=== TASK ===
Return every line of text in the listing below without changing any character. Leave the pictures out of your answer.

Dataset items:
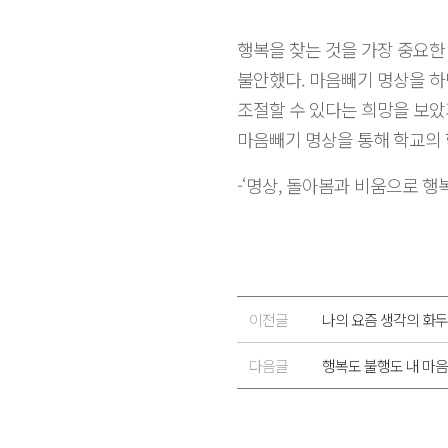
행복을 찾는 것을 가장 중요한
불안했다. 마음빼기 명상을 하
조절할 수 있다는 희망을 보았
마음빼기 명상을 통해 학교의
-‘명상, 돌아봄과 비움으로 행
이전글
나의 요즘 생각의 화두
다음글
행복도 불행도 내 마음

=== SOLUTION ===
행복을 찾는 것을 가장 중요한
불안했다. 마음빼기 명상을 하
조절할 수 있다는 희망을 보았
마음빼기 명상을 통해 학교의
-‘명상, 돌아봄과 비움으로 행
이전글
나의 요즘 생각의 화두
다음글
행복도 불행도 내 마음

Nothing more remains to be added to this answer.